**REQUIRED WORK**
Only the lines from the start of the data to the line containing "34: (106, 231, 0.63)", both included, should be output, exactly and without pictures.
══ SOURCE RECORDS ══
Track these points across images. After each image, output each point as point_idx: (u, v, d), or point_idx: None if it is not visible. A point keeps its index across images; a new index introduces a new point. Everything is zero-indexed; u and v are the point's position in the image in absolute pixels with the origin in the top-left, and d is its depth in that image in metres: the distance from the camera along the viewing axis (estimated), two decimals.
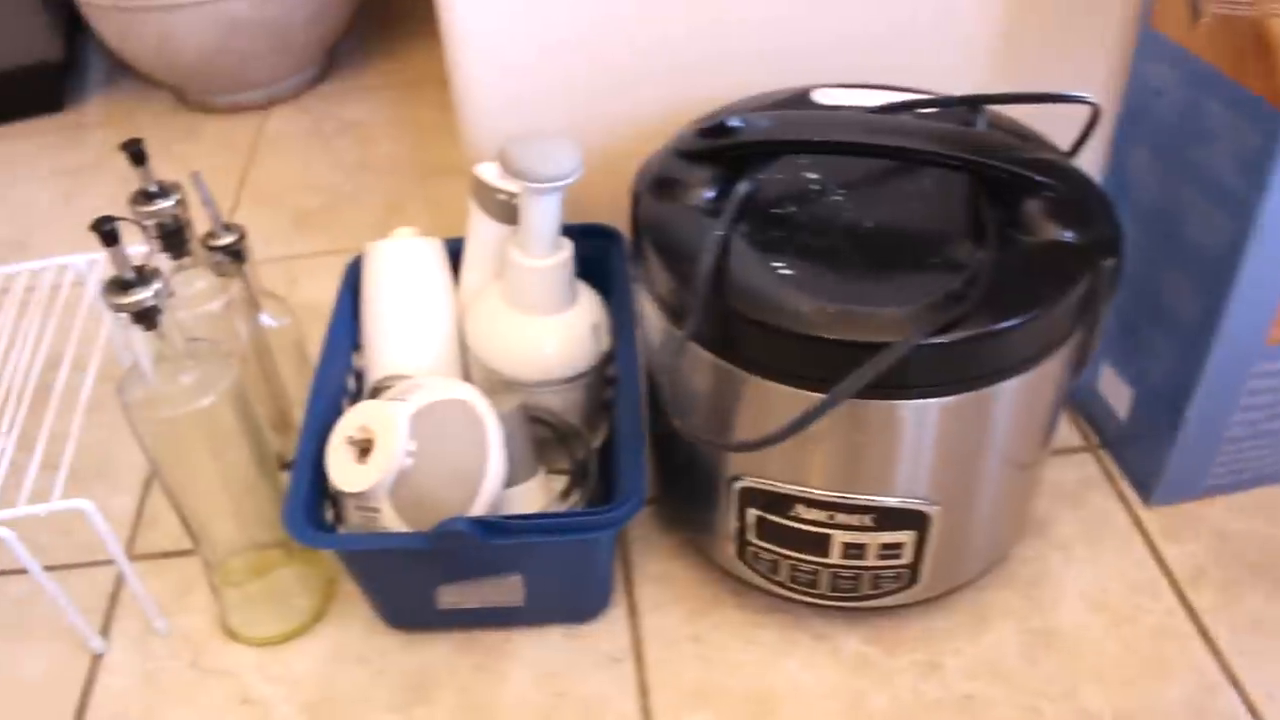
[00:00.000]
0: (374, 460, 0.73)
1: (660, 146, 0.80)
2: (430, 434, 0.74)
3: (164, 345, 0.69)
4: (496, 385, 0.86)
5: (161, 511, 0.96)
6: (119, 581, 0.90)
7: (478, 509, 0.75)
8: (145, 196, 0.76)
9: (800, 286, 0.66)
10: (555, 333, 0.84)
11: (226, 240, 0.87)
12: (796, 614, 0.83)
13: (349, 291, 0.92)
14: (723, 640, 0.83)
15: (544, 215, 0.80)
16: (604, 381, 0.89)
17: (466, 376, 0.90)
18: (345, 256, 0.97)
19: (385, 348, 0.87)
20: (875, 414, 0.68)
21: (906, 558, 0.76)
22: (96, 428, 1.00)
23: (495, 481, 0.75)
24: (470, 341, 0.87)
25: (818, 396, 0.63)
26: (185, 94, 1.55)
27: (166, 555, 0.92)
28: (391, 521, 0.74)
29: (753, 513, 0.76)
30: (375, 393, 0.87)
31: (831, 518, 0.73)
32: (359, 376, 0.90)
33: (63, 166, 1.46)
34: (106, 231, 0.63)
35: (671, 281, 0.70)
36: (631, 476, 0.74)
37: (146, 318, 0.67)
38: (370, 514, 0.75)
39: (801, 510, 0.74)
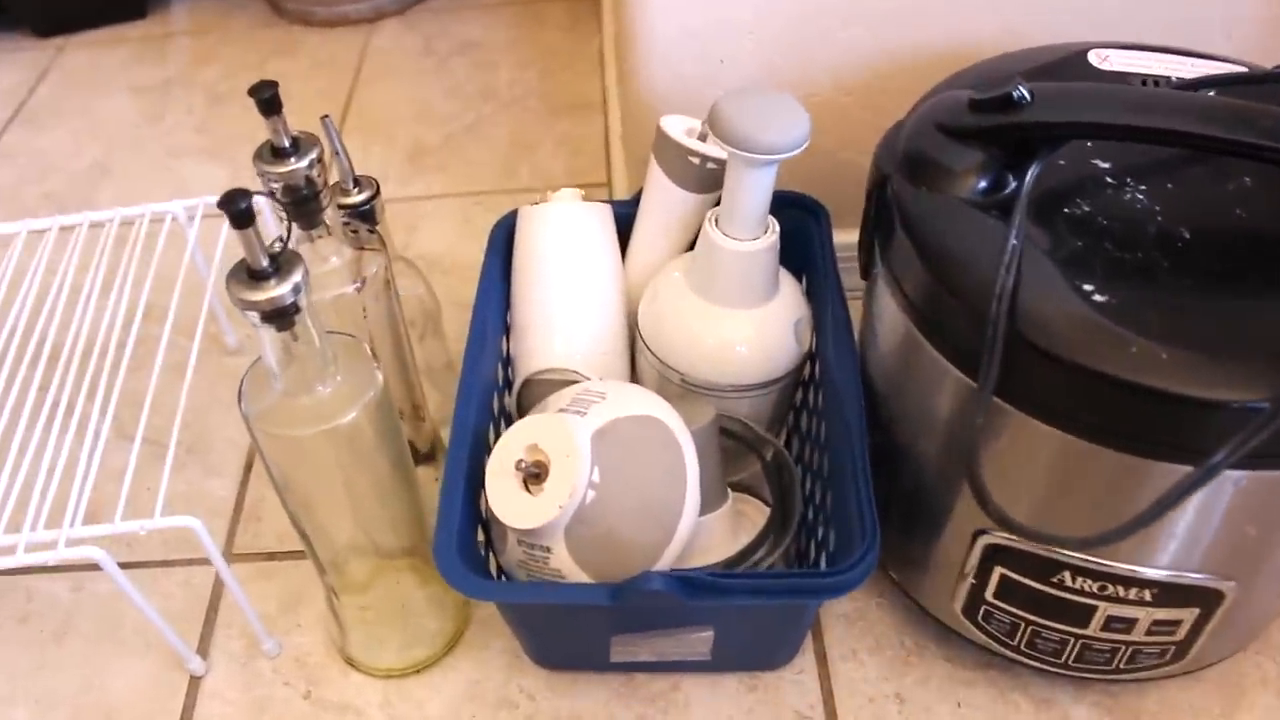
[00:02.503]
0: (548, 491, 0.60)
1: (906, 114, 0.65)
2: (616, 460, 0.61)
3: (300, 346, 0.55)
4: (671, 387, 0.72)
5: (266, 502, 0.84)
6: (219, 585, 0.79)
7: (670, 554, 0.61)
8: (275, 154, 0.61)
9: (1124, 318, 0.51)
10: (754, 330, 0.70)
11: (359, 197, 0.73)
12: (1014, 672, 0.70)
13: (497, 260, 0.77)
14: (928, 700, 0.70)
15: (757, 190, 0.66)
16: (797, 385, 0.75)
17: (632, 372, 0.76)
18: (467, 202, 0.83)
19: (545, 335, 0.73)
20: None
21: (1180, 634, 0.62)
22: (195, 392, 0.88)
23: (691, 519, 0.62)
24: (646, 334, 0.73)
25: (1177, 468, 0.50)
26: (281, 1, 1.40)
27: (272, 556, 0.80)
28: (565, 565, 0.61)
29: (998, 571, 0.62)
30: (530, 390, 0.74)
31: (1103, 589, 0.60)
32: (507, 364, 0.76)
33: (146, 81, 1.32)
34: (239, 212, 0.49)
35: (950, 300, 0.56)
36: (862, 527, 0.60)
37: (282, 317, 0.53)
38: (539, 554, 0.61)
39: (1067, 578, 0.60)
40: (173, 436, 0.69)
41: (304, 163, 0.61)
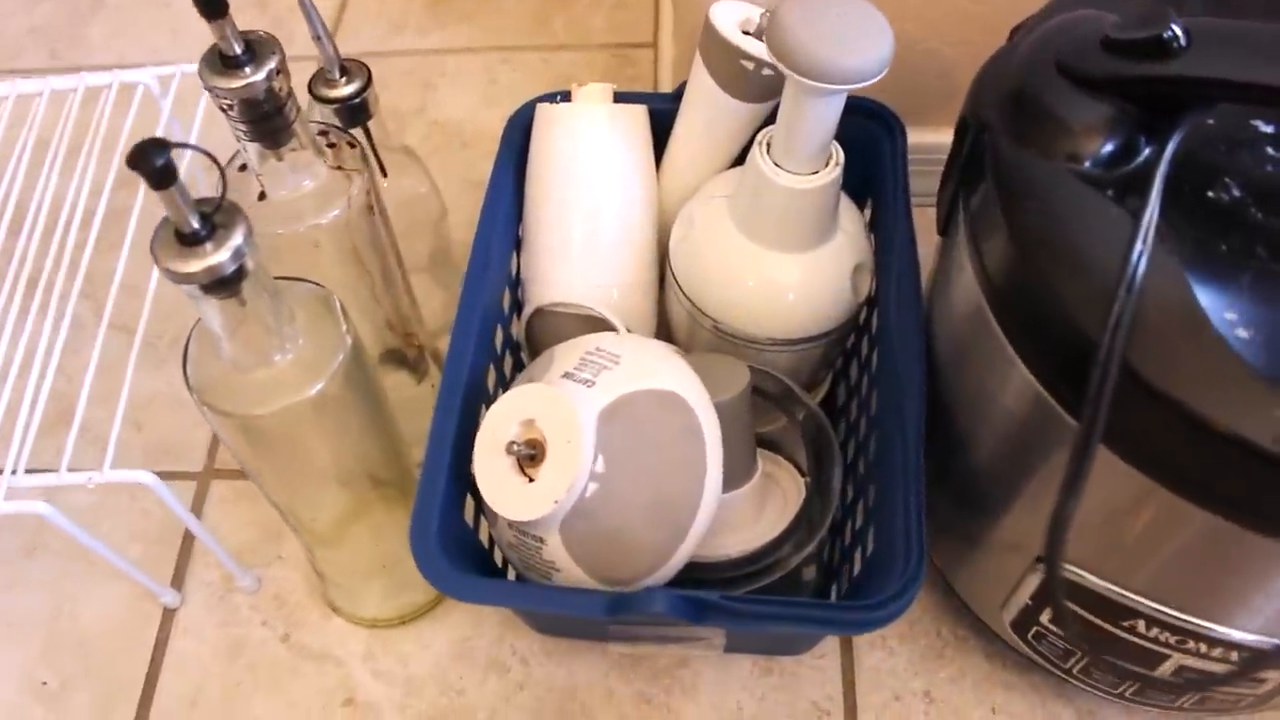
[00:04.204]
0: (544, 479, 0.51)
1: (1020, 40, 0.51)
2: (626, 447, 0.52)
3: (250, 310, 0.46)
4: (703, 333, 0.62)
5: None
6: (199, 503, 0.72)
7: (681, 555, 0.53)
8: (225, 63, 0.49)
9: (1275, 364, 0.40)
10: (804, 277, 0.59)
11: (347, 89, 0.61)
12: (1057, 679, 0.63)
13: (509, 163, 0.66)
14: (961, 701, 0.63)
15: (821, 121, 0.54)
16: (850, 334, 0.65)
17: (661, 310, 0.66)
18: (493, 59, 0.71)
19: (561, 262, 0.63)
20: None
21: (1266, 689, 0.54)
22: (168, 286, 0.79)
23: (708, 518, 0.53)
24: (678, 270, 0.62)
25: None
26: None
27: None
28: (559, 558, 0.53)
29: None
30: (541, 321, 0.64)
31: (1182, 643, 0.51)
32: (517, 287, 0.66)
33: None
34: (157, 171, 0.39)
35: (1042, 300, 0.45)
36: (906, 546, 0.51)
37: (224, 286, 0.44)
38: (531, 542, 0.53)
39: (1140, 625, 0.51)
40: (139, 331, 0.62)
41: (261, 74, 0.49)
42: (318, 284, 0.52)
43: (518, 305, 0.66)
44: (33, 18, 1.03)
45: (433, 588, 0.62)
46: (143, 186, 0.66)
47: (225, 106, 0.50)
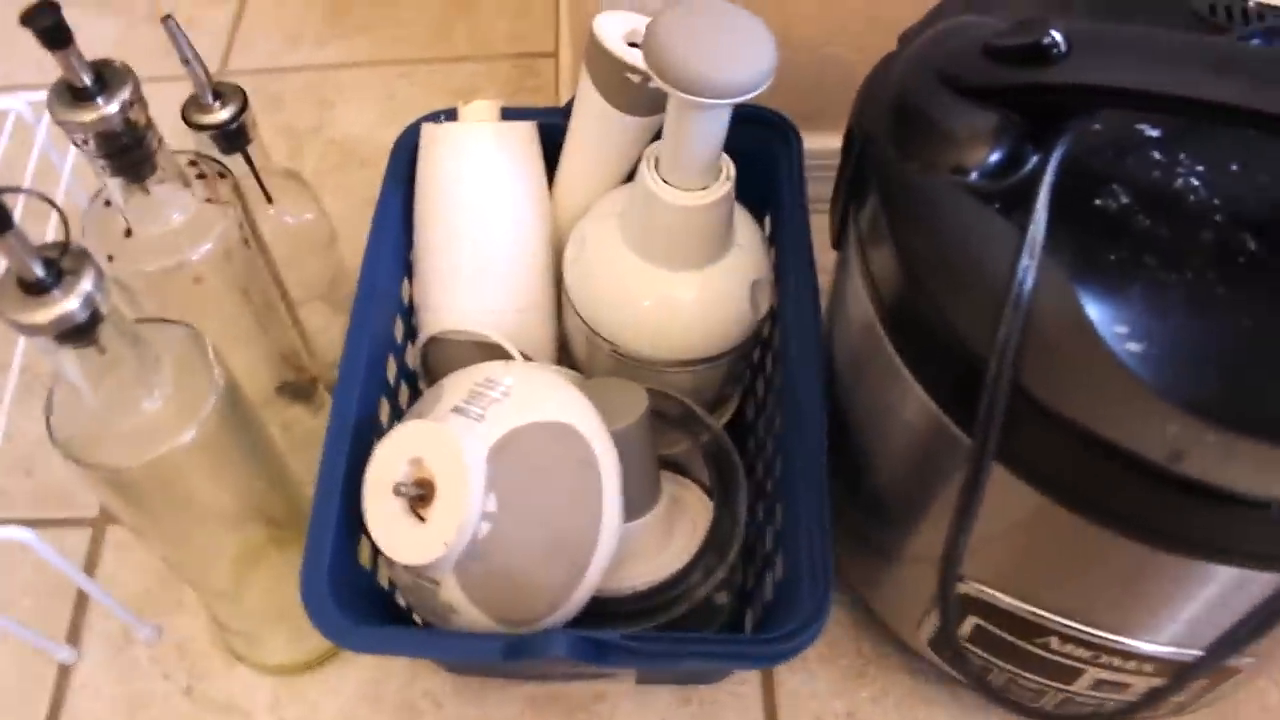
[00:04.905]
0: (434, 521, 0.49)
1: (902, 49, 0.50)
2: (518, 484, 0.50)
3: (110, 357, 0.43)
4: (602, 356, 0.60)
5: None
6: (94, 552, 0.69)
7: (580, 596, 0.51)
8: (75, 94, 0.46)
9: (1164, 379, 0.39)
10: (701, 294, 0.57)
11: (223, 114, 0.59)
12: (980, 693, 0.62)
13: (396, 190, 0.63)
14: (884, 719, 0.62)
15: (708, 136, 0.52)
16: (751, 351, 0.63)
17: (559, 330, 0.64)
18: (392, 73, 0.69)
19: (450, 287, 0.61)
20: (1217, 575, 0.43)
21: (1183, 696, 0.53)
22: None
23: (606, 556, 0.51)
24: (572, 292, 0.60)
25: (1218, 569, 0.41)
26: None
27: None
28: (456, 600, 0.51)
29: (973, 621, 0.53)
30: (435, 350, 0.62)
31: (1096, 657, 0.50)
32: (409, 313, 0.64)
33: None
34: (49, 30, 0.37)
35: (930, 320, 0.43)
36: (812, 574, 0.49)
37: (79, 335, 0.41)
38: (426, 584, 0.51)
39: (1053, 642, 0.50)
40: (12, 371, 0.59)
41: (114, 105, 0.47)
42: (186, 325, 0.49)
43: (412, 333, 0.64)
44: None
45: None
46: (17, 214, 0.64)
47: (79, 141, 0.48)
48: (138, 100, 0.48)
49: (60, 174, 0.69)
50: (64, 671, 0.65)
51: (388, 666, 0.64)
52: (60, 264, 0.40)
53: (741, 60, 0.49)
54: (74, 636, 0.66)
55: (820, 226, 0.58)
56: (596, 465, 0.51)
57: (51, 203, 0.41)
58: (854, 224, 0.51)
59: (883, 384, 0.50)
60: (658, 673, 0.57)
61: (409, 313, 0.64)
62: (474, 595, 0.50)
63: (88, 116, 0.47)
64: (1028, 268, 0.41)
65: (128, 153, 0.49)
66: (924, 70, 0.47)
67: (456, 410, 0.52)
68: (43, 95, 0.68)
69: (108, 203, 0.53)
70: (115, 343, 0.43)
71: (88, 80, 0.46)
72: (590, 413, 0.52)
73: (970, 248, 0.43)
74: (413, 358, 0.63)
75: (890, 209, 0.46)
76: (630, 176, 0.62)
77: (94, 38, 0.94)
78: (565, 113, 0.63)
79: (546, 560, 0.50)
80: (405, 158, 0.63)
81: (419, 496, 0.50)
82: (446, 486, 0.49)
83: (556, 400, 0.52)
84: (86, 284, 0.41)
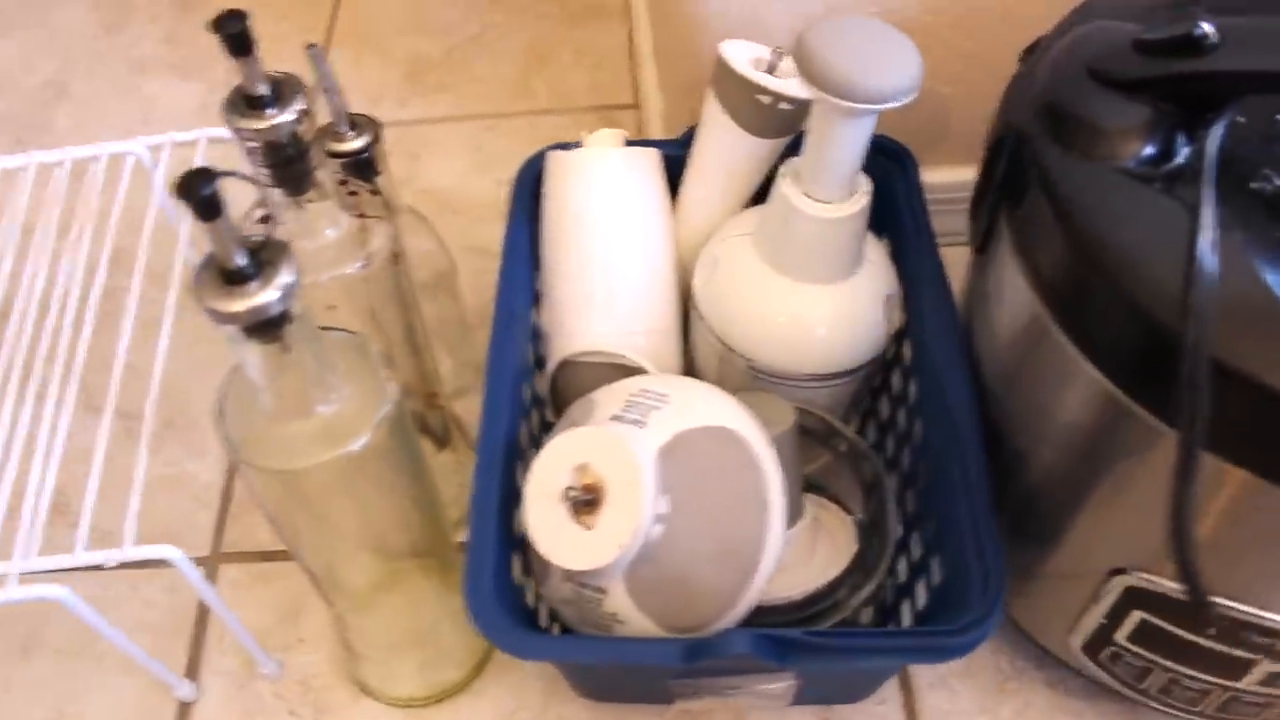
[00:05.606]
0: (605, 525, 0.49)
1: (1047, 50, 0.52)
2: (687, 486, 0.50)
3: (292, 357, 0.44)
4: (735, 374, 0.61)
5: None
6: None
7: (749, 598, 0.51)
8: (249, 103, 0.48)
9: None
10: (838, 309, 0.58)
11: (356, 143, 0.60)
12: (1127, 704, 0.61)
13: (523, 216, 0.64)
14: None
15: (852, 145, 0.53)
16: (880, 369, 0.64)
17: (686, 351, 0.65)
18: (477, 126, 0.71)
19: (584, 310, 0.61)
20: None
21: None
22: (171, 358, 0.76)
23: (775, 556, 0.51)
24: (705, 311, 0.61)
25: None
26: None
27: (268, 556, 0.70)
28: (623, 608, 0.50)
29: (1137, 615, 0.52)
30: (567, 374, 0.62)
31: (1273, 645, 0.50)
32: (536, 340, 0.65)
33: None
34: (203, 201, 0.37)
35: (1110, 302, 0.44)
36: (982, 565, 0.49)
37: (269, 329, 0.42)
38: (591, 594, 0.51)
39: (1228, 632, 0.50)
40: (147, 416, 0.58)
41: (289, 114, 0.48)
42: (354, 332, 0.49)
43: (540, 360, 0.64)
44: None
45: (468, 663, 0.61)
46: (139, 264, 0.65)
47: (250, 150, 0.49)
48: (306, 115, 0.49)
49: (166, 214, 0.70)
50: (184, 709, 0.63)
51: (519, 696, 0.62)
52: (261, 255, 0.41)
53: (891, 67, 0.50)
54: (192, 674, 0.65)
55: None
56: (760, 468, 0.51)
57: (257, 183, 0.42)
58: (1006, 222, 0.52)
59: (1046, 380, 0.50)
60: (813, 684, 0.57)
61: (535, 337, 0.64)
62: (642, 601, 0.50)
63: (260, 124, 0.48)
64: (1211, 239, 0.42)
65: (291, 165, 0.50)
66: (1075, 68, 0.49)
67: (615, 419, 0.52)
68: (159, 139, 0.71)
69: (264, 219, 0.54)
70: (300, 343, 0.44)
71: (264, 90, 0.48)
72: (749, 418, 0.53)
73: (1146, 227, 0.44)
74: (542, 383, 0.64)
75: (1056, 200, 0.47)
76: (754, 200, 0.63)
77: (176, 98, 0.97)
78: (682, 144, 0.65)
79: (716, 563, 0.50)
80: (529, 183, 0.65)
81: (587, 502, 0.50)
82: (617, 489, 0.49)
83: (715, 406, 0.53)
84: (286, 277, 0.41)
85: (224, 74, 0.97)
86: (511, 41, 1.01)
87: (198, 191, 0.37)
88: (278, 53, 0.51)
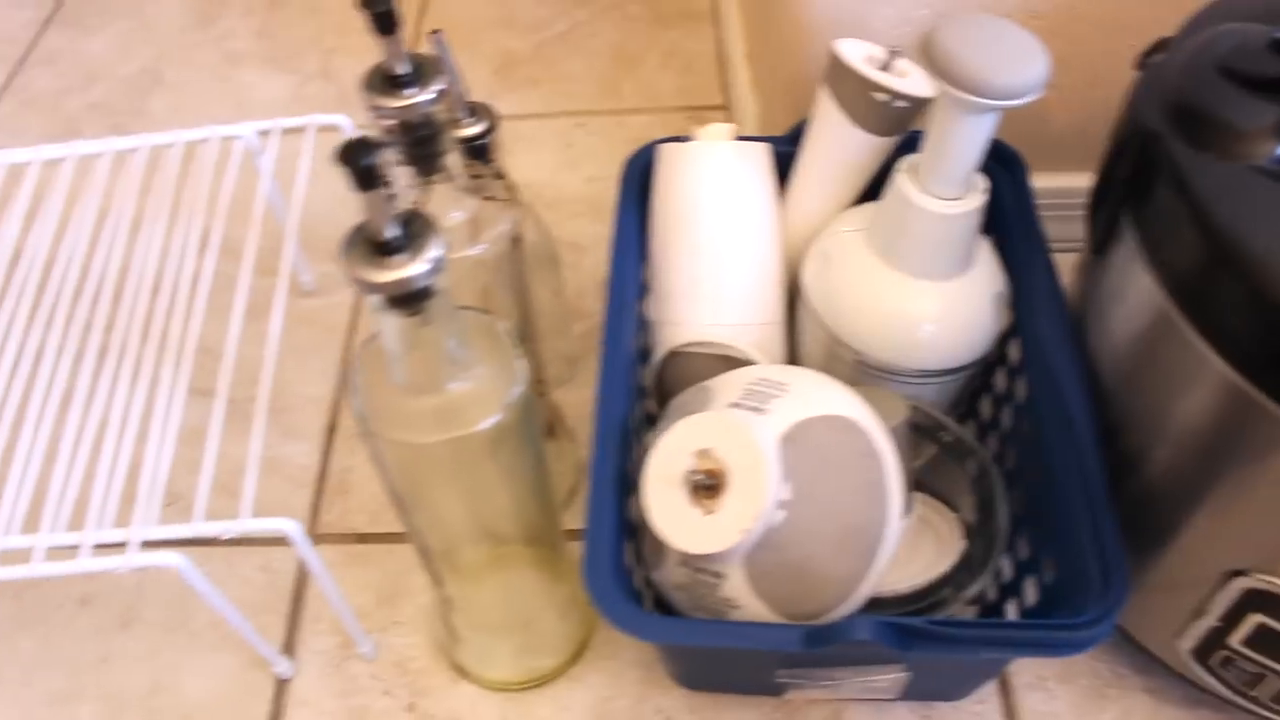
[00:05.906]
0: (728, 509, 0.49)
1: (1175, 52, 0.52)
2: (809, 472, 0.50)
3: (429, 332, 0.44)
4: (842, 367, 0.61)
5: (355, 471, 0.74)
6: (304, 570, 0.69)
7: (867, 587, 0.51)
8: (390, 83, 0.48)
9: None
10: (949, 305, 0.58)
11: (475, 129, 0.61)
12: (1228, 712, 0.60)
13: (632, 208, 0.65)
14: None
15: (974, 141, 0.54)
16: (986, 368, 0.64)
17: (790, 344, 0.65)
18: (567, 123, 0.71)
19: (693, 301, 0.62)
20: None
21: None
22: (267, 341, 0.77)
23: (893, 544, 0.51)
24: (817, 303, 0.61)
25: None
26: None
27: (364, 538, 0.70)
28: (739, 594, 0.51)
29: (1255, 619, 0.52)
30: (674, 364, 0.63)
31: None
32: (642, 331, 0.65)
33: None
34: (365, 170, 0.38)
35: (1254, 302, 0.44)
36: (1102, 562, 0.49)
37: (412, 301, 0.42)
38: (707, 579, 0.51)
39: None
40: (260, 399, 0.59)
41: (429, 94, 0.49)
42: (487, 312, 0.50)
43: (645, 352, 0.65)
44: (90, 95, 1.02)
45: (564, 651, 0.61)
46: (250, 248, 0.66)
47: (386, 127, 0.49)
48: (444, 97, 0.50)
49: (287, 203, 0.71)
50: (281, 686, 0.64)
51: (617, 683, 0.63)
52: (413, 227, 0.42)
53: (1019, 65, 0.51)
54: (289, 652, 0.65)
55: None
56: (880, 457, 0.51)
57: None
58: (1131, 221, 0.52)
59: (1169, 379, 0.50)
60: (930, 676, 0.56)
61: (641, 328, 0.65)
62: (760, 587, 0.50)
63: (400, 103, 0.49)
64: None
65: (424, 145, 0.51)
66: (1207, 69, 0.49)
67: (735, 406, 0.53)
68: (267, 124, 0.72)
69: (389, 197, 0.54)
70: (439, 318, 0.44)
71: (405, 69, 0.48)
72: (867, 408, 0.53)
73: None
═══
**YOUR SOLUTION**
Track these points across images. After each image, output each point as point_idx: (u, v, d), or point_idx: None if it is not visible. A point keeps its index across images; a new index introduces a new point. Everything is zero-indexed; u and v are the point's position in the image in absolute pixels with the origin in the top-left, and d is its depth in that image in metres: the distance from the camera along the viewing axis (estimated), two decimals.
[00:00.000]
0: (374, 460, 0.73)
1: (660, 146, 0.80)
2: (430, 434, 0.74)
3: (164, 345, 0.69)
4: (496, 385, 0.86)
5: (161, 511, 0.96)
6: (119, 581, 0.90)
7: (478, 509, 0.75)
8: (145, 196, 0.76)
9: (800, 286, 0.66)
10: (555, 333, 0.84)
11: (226, 240, 0.87)
12: (796, 614, 0.83)
13: (349, 291, 0.92)
14: (723, 640, 0.83)
15: (544, 215, 0.80)
16: (604, 381, 0.89)
17: (466, 376, 0.90)
18: (345, 256, 0.97)
19: (385, 348, 0.87)
20: (875, 414, 0.68)
21: (906, 558, 0.76)
22: (96, 428, 1.00)
23: (495, 481, 0.75)
24: (470, 341, 0.87)
25: (818, 396, 0.63)
26: (185, 94, 1.55)
27: (166, 555, 0.92)
28: (391, 521, 0.74)
29: (753, 513, 0.76)
30: (375, 393, 0.87)
31: (831, 518, 0.73)
32: (359, 376, 0.90)
33: (63, 166, 1.46)
34: (106, 231, 0.63)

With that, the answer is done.